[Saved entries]
-*-*-

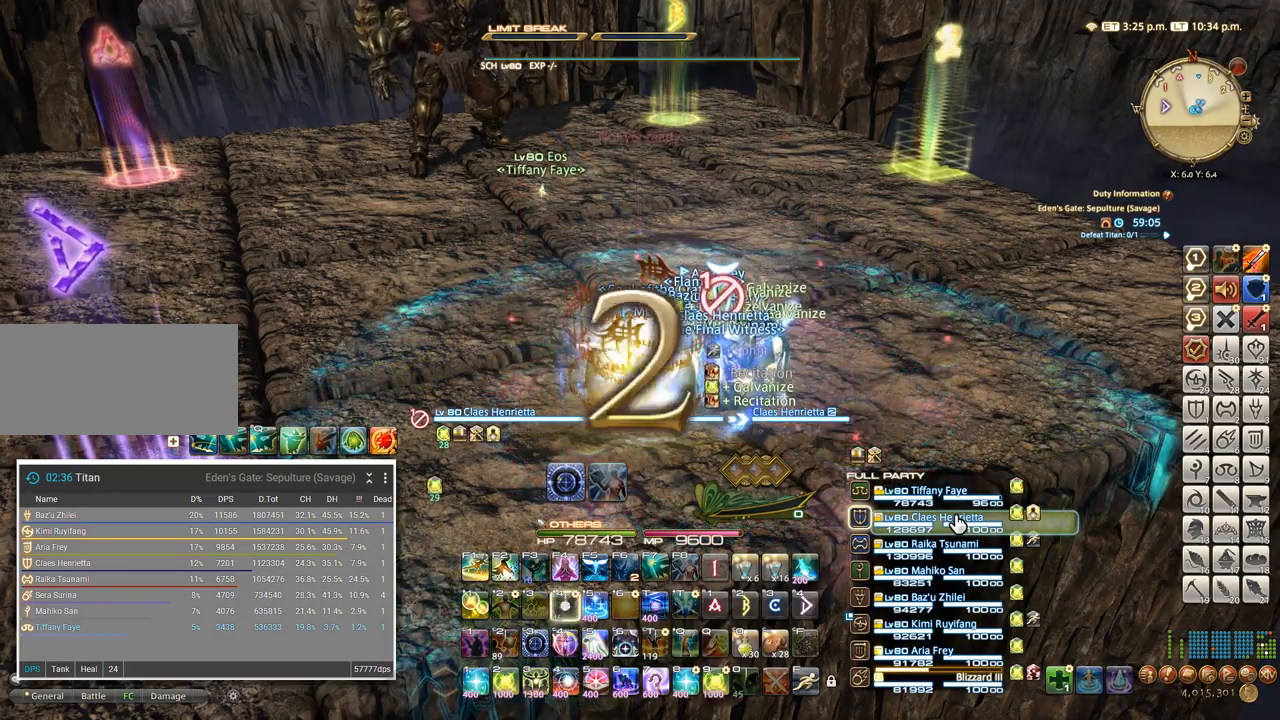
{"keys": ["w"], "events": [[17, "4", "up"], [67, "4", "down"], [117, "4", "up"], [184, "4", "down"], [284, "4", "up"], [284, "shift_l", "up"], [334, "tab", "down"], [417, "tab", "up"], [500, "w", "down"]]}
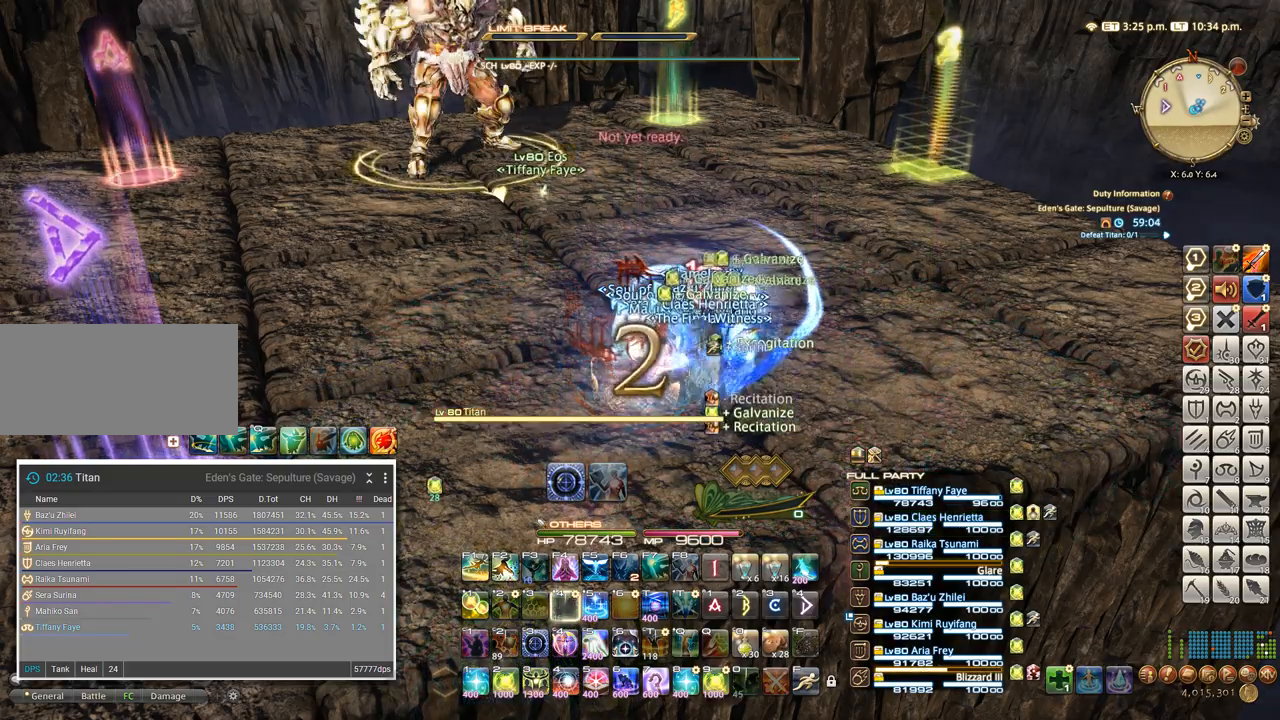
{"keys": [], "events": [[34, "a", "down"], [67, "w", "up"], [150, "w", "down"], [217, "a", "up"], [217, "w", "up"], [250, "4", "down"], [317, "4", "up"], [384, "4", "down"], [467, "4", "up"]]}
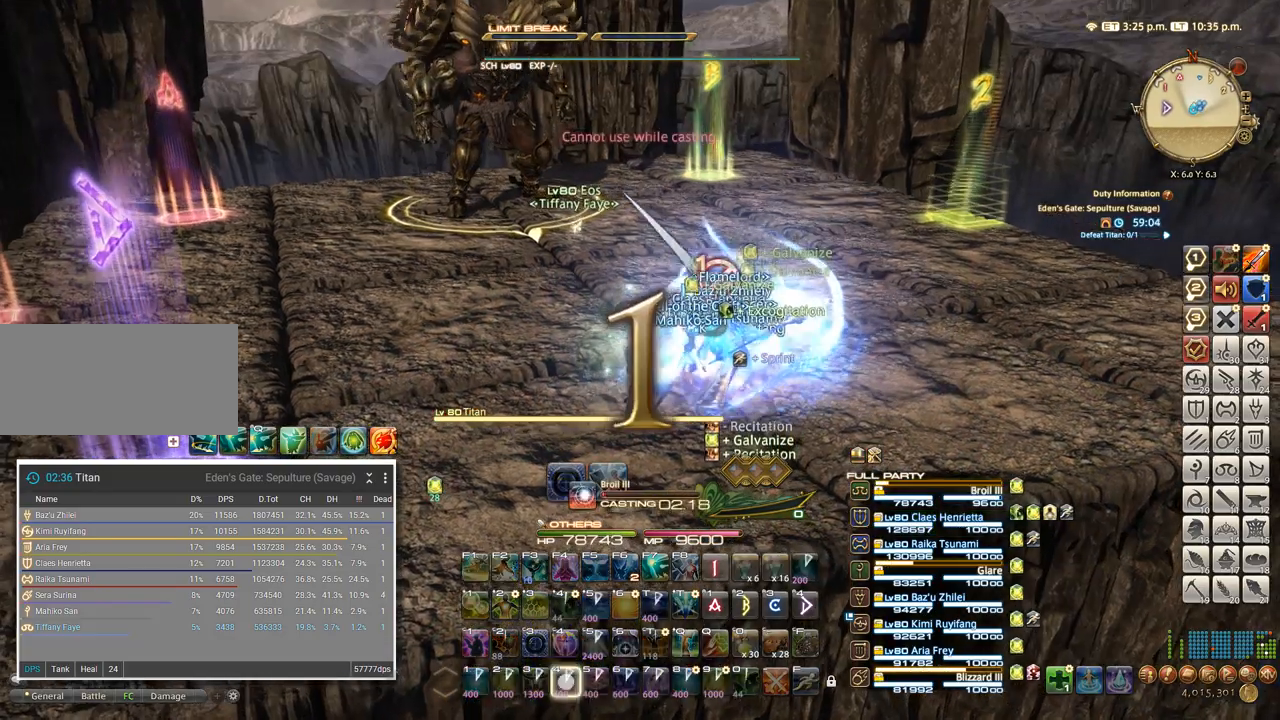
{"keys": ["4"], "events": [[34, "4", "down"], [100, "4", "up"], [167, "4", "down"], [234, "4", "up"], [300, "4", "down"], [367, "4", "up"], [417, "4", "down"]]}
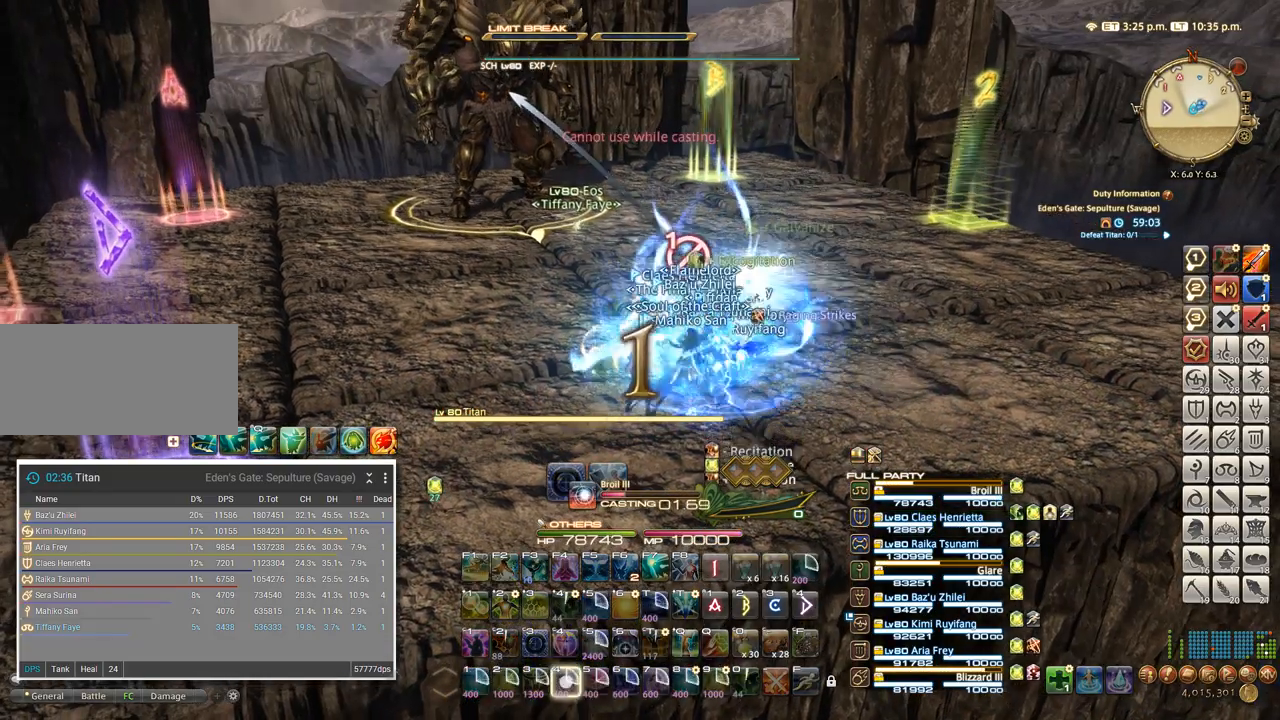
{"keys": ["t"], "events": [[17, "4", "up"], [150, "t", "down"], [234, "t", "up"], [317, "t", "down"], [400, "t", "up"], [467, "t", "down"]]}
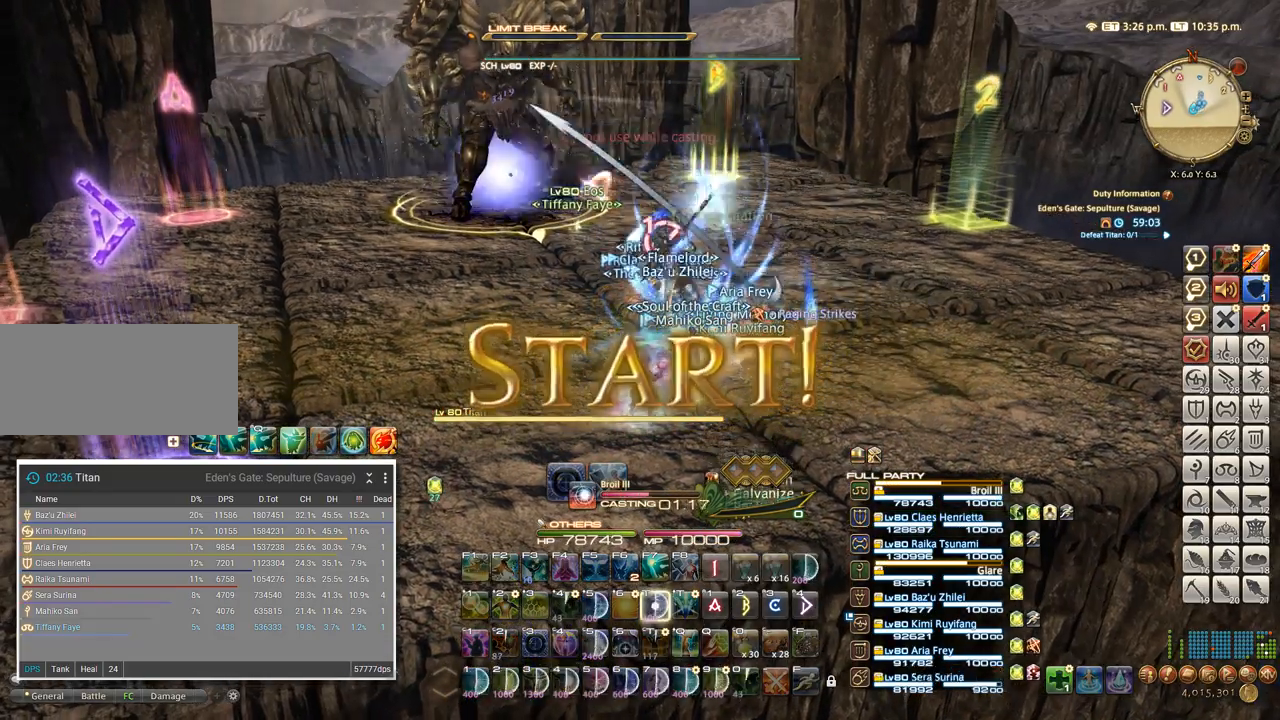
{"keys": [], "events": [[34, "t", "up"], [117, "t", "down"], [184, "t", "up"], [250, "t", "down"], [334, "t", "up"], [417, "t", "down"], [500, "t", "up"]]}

-*-*-

→ TASK STATEMENT: Nothing but the records, restated word for word and stripped of images, belongs in the answer.

→ RESULT:
{"keys": ["w"], "events": [[17, "4", "up"], [67, "4", "down"], [117, "4", "up"], [184, "4", "down"], [284, "4", "up"], [284, "shift_l", "up"], [334, "tab", "down"], [417, "tab", "up"], [500, "w", "down"]]}
{"keys": [], "events": [[34, "a", "down"], [67, "w", "up"], [150, "w", "down"], [217, "a", "up"], [217, "w", "up"], [250, "4", "down"], [317, "4", "up"], [384, "4", "down"], [467, "4", "up"]]}
{"keys": ["4"], "events": [[34, "4", "down"], [100, "4", "up"], [167, "4", "down"], [234, "4", "up"], [300, "4", "down"], [367, "4", "up"], [417, "4", "down"]]}
{"keys": ["t"], "events": [[17, "4", "up"], [150, "t", "down"], [234, "t", "up"], [317, "t", "down"], [400, "t", "up"], [467, "t", "down"]]}
{"keys": [], "events": [[34, "t", "up"], [117, "t", "down"], [184, "t", "up"], [250, "t", "down"], [334, "t", "up"], [417, "t", "down"], [500, "t", "up"]]}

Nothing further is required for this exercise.